## 作業内容
下の抜粋のうち「医療ツーリズムは近年」で始まる段落を、主要な事実を保ったまま簡潔な箇条書きに改めてください。

## 読解用抜粋
# # # # # # #
大阪IR構想に医療ツーリズムを提案 米運営大手シーザーズ、関西の先端技術と連携

カジノを含む統合型リゾート施設(IR)を米ラスベガスなどで運営する大手事業者、シーザーズ・エンターテインメントとウィン・リゾーツの両最高経営責任者(CEO)が20日、産経新聞の単独インタビューに応じた。シーザーズのマーク・フリッソーラCEOは、大阪湾の人工島・夢洲(ゆめしま)(大阪市此花区)でのIR開発構想に参画できれば、関西の医療施設と連携した医療ツーリズムを展開する考えを明らかにした。

すでに医療機関と協議

医療ツーリズムは近年、アジアの富裕層を中心に利用が拡大しており、フリッソーラ氏は「知名度が高い関西で、レベルの高い医療関連技術を生かせば、中国などから多くの集客が期待できる」と述べた。シーザーズは再生医療など先端医療研究が盛んな関西の力を生かす方針で、すでに複数の医療施設と協議し、提携先候補のリストも作成しているという。またフリッソーラ氏は、「検診後にIR施設でおいしい食事や、魅力あるショー、スパ(入浴施設)などを楽しめる」と述べ、医療ツーリズムとIRの連携効果を強調した。
# # # # # # #
## 提供情報
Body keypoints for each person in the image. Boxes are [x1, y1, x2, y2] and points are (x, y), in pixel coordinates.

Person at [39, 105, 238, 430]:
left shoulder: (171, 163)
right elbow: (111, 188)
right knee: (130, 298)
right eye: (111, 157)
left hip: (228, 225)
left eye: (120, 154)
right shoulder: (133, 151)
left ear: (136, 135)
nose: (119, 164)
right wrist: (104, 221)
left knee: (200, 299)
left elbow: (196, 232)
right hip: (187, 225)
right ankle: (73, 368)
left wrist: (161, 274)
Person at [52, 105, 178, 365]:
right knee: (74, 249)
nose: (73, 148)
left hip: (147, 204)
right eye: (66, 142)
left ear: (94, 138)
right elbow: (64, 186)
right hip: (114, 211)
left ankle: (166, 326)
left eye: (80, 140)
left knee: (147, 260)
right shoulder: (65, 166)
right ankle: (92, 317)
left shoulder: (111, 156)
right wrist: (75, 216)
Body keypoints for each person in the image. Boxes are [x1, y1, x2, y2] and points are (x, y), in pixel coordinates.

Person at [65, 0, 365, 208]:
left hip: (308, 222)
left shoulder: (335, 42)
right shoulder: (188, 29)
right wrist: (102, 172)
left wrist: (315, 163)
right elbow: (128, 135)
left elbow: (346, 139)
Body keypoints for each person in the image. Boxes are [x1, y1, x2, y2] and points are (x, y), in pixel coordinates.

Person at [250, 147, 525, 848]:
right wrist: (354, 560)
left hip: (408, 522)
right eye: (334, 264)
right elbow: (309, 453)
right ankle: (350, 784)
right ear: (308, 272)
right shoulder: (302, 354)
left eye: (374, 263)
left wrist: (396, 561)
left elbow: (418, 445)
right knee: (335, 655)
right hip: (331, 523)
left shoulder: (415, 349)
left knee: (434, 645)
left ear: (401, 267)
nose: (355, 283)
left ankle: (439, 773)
# # # # # # #
## 想定解答
・医療ツーリズムは近年、アジアの富裕層を中心に利用が拡大している。
・フリッソーラ氏は、知名度が高い関西で高水準の医療関連技術を生かせば、中国などから多くの集客が期待できると述べた。
・シーザーズは、再生医療など先端医療研究が盛んな関西の力を生かす方針である。
・同社はすでに複数の医療施設と協議し、提携先候補のリストも作成しているという。
・フリッソーラ氏は、検診後にIR施設で食事、ショー、スパなどを楽しめると述べ、医療ツーリズムとIRの連携効果を強調した。